══ Data in this exercise

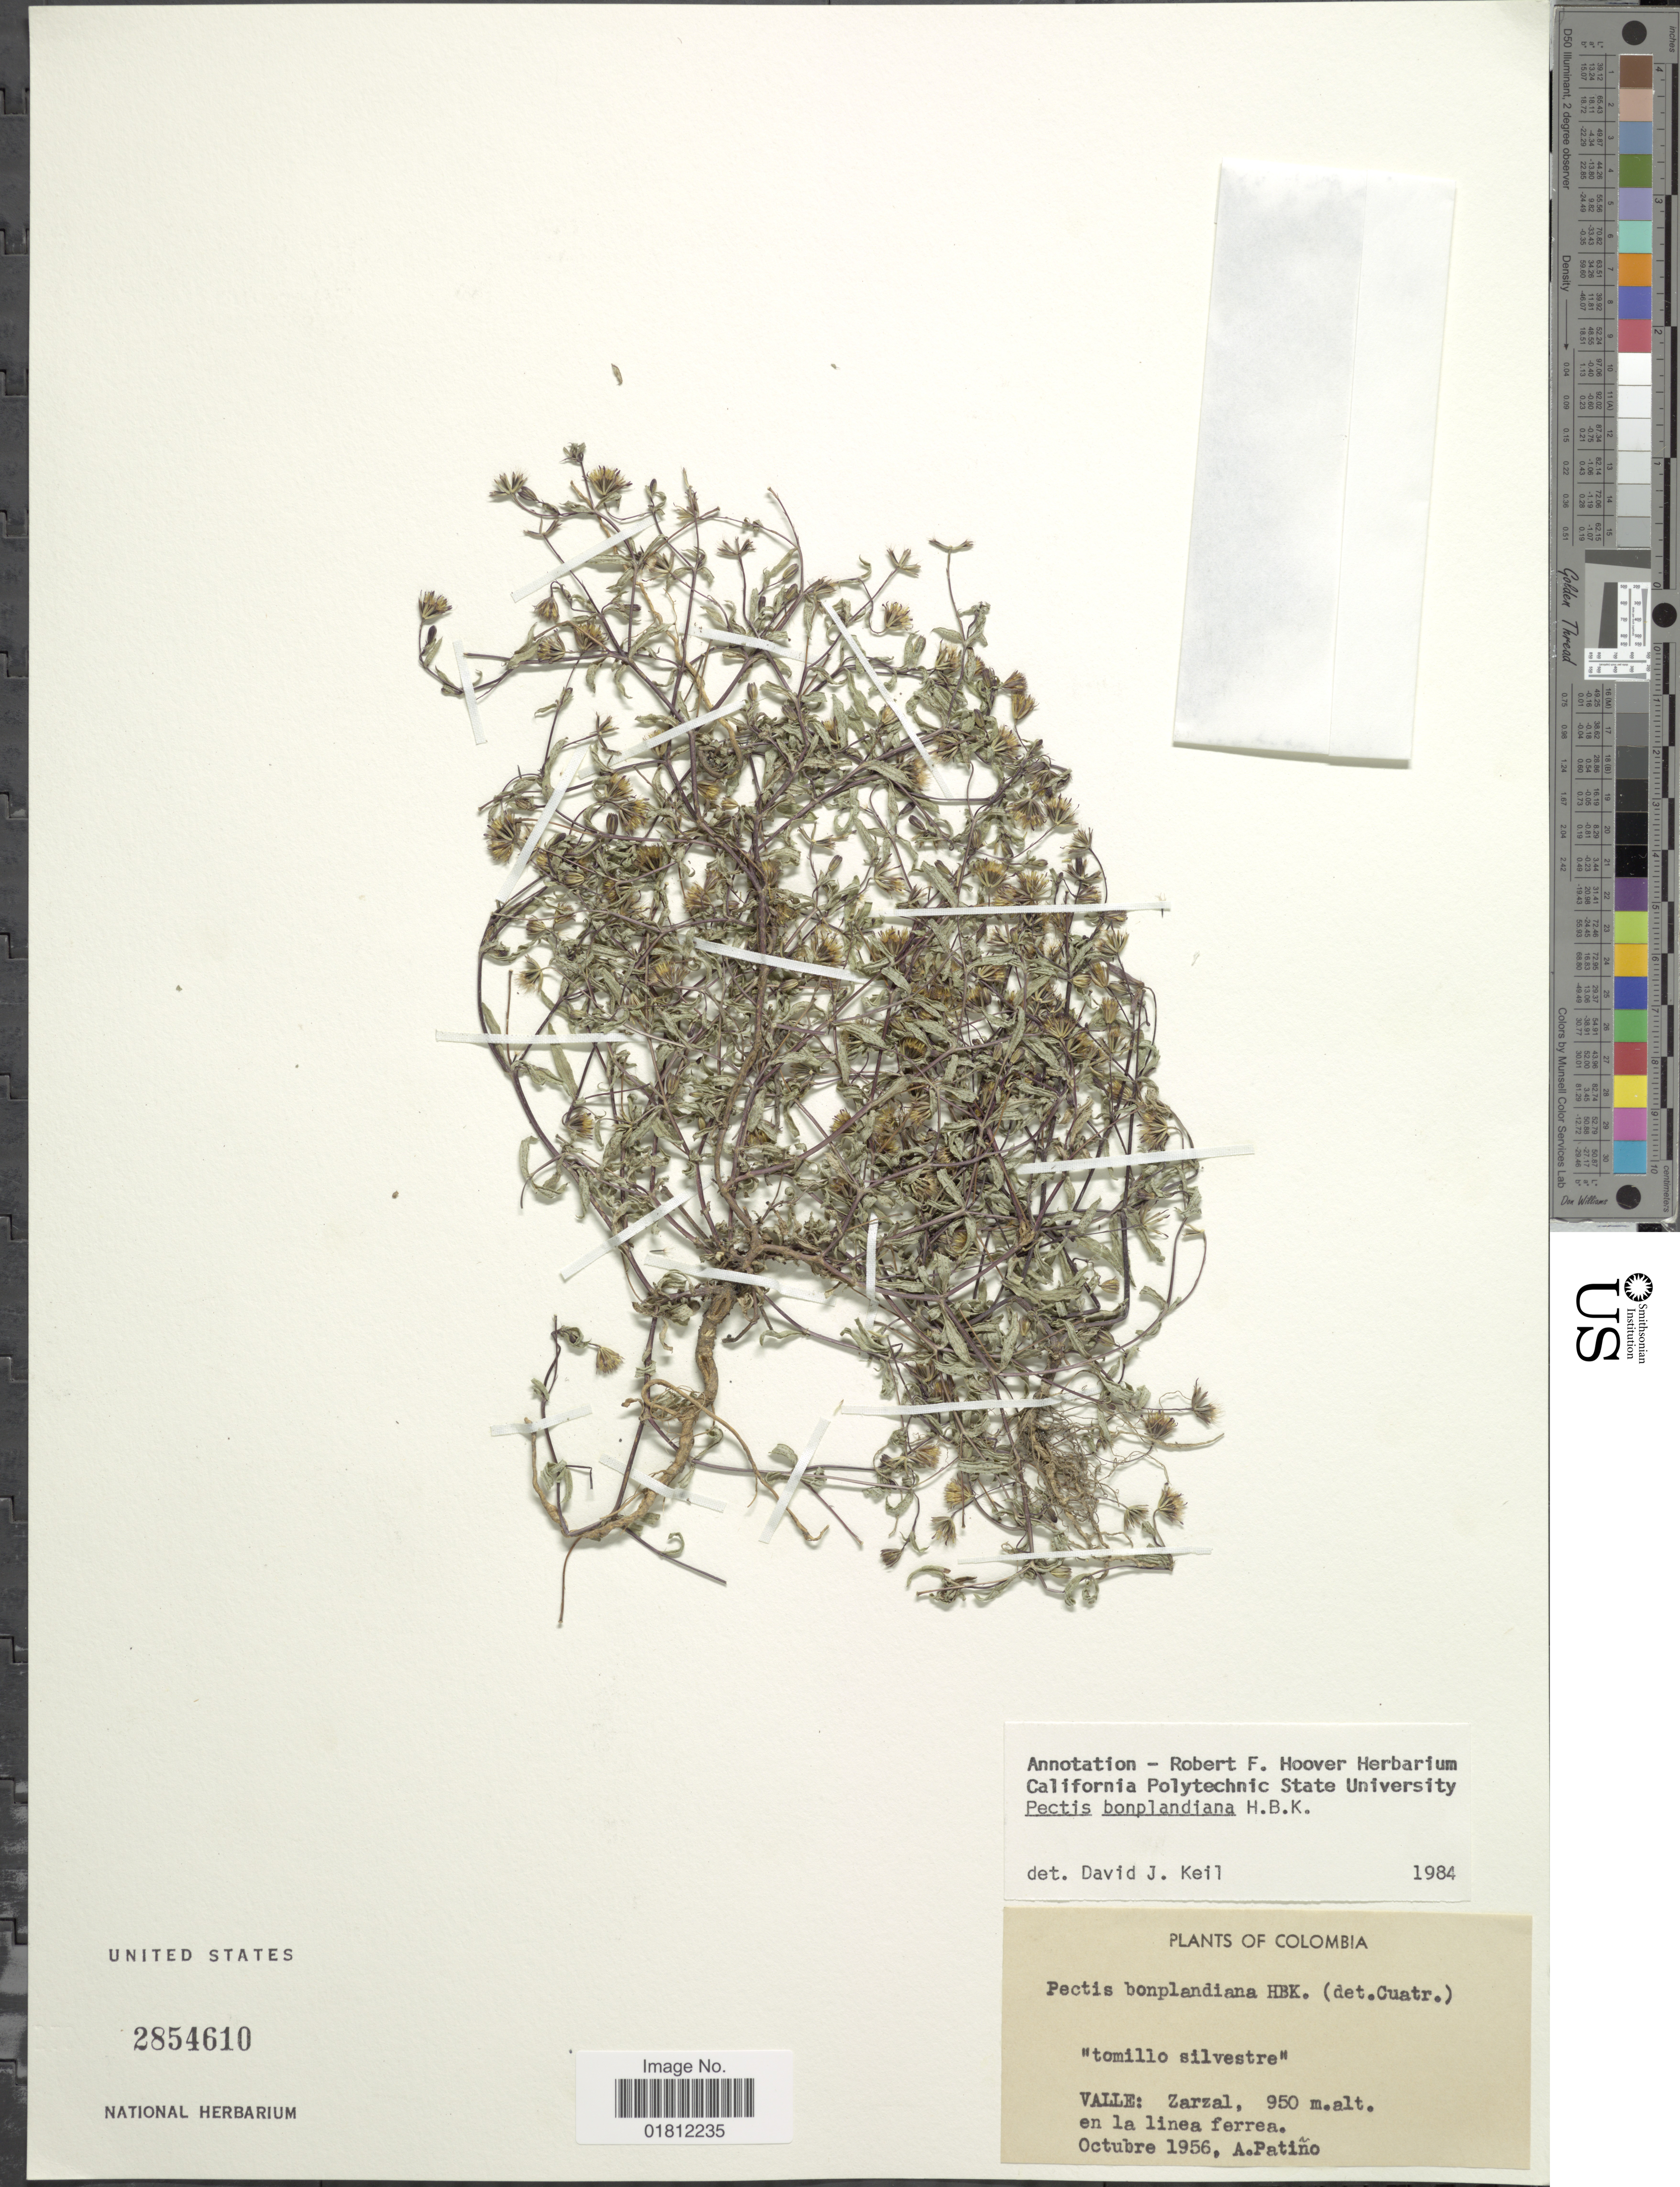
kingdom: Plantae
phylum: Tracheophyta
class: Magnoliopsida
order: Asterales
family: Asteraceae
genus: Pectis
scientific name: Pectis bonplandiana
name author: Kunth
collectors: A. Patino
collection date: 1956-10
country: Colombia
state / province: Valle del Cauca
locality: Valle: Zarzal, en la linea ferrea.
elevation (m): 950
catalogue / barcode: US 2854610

════

_What to do_
Rewrite every row above with "collection date" changed to "date collected", keeping everything else the same. Leave out the pictures.

_Exercise response_
kingdom: Plantae
phylum: Tracheophyta
class: Magnoliopsida
order: Asterales
family: Asteraceae
genus: Pectis
scientific name: Pectis bonplandiana
name author: Kunth
collectors: A. Patino
date collected: 1956-10
country: Colombia
state / province: Valle del Cauca
locality: Valle: Zarzal, en la linea ferrea.
elevation (m): 950
catalogue / barcode: US 2854610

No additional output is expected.